The push-back has come in recent days from Sens. Kent Conrad (D-N.D.), chairman of the Senate Budget Committee, and Joe Manchin (D-W.Va.), a freshman who is running for reelection next year. Sen. Mark Pryor (D-Ark.) told constituents during the Easter recess that he would not vote to lift the debt limit without a “real and meaningful commitment to debt reduction.”
Even Sen. Amy Klobuchar (D-Minn.), generally a stalwart White House ally, is undecided on the issue and is “hopeful” that a debt-ceiling bill can be attached to a measure to cut the federal deficit, said her spokesman, Linden Zakula. Klobuchar is also up for reelection next year.
Months ago it seemed unthinkable that Congress might refuse to raise the borrowing limit. Leaders in both parties agreed that failing to do so would risk a default by the U.S. government, which could send interest rates soaring and cut off Social Security checks, as well as salaries for combat troops.
And although many lawmakers and aides say a bipartisan deal is likely, the insistence on conditions by a small but pivotal group of Democrats suggests that any agreement would almost certainly have to include substantial cuts in the deficit — not just to mollify House Republicans but to satisfy Democrats who could be politically vulnerable on spending issues.
“As catastrophic as it would be to fail to raise our debt ceiling, it’s even more irresponsible to not take this opportunity to own up to our unsustainable spending path,” Sen. Mark Udall (Colo.), another Democrat challenging the White House, said in a statement his office released this week. “If we don’t take action to reduce our deficit spending, Congress will be facing this same debt ceiling vote in the near term – still with no end to our deficits in sight.”
The debate is likely to dominate Capitol Hill as early as next week, when lawmakers return from recess.
The government is expected to reach its $14.3 trillion debt cap in mid-May. Treasury Secretary Timothy F. Geithner has said he can maneuver to avoid a default until early July.
The White House has condemned efforts to attach additional measures to the debt-ceiling issue. Press secretary Jay Carney has called it “a dangerous, risky idea to hold hostage . . . a vote on raising the debt ceiling to any other piece of legislation.”

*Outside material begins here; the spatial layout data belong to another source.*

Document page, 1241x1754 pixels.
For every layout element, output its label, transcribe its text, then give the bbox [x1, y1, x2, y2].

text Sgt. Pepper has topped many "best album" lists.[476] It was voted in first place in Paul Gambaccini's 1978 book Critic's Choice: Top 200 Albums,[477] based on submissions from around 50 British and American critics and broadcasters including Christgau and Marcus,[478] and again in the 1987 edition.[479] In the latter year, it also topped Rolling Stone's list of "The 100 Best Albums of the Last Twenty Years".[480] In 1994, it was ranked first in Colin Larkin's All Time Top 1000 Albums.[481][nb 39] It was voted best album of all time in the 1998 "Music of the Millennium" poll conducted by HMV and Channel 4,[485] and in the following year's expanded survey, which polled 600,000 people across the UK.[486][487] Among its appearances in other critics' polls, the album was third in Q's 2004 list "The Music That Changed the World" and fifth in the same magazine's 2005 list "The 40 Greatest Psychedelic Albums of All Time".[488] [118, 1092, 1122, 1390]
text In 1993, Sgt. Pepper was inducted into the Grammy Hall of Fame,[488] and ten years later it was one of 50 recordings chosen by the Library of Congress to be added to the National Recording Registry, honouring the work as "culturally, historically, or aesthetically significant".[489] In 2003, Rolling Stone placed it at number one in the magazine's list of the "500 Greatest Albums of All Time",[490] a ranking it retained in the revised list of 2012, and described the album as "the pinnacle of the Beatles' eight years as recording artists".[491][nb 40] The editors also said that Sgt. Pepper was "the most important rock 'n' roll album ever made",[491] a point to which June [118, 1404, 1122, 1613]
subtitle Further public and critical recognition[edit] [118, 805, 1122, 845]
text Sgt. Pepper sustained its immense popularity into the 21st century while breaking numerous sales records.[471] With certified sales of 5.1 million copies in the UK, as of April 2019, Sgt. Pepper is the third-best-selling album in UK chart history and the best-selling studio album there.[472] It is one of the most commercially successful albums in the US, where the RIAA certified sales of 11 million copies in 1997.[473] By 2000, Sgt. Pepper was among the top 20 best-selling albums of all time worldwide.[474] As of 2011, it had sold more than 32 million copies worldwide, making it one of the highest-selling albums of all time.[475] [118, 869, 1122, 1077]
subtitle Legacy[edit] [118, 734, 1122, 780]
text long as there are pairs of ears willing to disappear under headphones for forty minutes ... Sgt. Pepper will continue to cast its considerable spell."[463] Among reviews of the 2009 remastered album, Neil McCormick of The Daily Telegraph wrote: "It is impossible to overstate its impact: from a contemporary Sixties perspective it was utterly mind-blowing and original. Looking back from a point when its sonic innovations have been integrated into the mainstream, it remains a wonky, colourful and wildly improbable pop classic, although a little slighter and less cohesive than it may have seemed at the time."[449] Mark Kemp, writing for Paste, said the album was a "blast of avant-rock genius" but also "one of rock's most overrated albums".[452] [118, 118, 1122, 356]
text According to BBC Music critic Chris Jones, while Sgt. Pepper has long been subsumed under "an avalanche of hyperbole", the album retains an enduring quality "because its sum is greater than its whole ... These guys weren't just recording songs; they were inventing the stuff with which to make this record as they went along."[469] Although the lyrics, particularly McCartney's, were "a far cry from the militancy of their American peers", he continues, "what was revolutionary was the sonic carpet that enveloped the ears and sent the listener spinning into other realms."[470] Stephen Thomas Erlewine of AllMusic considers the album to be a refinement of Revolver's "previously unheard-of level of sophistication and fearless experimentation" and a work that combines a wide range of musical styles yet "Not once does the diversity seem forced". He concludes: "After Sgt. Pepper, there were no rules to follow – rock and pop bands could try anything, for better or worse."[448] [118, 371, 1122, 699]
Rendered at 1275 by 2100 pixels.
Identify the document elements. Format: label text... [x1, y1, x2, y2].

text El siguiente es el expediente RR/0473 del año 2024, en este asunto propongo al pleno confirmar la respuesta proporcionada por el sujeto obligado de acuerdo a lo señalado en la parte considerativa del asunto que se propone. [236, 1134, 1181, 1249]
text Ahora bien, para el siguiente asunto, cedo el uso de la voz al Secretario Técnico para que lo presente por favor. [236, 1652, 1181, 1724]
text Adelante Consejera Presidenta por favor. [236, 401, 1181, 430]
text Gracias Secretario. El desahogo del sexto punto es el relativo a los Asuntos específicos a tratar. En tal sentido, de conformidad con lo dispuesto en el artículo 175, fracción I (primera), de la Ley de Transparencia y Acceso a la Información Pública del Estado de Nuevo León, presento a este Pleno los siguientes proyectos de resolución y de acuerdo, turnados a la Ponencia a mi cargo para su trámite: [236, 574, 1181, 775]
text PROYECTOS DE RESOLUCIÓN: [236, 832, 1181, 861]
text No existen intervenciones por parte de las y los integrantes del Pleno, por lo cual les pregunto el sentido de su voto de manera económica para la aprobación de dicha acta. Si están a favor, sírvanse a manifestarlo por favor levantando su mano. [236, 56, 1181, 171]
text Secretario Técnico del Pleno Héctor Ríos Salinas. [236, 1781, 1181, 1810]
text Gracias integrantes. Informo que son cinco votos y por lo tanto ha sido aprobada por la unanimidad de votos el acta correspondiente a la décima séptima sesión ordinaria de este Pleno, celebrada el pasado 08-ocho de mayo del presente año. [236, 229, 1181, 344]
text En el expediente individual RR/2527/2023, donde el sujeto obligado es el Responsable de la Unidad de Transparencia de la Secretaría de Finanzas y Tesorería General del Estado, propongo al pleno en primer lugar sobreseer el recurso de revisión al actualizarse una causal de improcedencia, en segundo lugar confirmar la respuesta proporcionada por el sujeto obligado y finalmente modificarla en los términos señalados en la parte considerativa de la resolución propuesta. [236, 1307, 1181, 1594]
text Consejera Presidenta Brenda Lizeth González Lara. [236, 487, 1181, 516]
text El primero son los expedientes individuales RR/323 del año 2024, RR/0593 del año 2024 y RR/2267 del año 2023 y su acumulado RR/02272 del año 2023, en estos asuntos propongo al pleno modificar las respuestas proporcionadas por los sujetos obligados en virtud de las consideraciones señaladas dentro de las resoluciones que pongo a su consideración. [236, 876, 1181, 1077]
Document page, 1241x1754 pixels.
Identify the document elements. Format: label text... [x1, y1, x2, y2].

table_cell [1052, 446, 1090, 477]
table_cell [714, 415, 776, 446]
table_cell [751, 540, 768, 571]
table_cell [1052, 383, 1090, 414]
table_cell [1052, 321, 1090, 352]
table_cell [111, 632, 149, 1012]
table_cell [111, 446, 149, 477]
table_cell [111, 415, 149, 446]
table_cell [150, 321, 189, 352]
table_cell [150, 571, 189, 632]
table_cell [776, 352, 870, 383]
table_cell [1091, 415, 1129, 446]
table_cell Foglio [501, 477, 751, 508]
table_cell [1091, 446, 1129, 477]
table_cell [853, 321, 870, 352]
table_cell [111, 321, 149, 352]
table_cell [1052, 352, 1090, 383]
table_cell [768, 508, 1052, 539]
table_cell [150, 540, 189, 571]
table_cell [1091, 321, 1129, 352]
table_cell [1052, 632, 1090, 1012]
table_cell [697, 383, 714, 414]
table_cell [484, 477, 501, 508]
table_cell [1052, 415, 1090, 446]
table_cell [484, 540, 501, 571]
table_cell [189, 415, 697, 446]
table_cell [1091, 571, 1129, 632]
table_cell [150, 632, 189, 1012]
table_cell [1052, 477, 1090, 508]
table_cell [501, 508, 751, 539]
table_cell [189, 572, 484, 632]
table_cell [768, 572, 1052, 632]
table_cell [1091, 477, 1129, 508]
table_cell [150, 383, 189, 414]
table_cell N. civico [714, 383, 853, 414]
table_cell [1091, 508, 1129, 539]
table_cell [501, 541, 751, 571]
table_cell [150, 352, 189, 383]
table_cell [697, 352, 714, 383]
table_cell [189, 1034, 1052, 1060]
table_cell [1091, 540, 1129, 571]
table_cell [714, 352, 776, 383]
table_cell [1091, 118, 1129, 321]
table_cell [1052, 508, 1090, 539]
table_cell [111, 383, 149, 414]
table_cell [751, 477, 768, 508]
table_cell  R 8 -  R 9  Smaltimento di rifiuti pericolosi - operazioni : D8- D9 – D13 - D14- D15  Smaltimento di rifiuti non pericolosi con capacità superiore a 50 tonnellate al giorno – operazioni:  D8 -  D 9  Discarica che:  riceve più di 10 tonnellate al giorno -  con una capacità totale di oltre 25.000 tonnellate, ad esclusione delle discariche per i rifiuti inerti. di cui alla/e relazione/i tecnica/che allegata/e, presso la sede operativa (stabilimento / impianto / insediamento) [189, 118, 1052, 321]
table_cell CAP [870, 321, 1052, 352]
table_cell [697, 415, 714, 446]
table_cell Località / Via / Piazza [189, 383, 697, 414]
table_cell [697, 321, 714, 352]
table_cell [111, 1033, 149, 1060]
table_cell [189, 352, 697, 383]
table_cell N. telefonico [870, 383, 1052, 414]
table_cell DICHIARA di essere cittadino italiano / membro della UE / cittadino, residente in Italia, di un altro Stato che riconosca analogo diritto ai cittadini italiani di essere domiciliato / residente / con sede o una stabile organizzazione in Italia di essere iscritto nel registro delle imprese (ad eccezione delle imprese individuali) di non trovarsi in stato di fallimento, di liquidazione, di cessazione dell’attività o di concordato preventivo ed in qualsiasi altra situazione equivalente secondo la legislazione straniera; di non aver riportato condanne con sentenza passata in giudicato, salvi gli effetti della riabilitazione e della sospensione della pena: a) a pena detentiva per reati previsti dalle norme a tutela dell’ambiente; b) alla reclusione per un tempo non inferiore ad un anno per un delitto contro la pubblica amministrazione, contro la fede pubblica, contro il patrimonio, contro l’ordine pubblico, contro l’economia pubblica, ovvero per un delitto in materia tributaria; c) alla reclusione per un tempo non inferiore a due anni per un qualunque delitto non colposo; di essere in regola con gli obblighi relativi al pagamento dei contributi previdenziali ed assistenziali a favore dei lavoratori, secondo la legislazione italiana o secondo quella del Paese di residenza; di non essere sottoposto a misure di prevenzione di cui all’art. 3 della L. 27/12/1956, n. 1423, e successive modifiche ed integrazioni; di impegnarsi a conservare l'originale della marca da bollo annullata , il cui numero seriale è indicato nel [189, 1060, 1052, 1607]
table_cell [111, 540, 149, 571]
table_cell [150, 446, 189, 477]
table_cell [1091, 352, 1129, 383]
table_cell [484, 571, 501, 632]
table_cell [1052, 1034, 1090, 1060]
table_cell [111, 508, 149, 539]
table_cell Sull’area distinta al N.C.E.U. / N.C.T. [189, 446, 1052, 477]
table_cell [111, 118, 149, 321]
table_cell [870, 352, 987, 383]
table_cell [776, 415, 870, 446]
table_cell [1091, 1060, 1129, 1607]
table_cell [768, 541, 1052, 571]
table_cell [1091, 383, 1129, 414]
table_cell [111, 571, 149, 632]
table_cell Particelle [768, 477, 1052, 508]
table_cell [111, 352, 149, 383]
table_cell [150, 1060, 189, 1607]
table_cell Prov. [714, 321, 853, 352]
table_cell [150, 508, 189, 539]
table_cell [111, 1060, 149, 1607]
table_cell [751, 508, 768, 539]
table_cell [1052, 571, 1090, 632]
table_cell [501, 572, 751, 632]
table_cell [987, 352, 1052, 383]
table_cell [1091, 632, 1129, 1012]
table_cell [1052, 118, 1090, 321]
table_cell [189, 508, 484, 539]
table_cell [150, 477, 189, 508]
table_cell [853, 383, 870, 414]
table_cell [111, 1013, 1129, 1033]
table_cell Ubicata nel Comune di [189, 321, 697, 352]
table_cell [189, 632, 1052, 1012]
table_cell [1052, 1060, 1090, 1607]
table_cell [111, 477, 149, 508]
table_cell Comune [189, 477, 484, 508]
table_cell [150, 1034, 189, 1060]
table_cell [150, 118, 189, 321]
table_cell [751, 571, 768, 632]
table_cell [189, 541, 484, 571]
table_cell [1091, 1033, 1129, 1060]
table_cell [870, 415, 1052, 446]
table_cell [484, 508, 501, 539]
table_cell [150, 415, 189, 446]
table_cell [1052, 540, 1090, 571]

On Thursday, White House spokeswoman Amy Brundage said legislative leaders in both parties “have been clear that the debt ceiling has to and will be raised to prevent another economic meltdown.” She added that there is also bipartisan agreement about reducing the deficit by trillions of dollars. “If members of Congress act responsibly and try to reach common ground, we can agree to significant deficit reduction without playing reckless politics with our economy,” she said.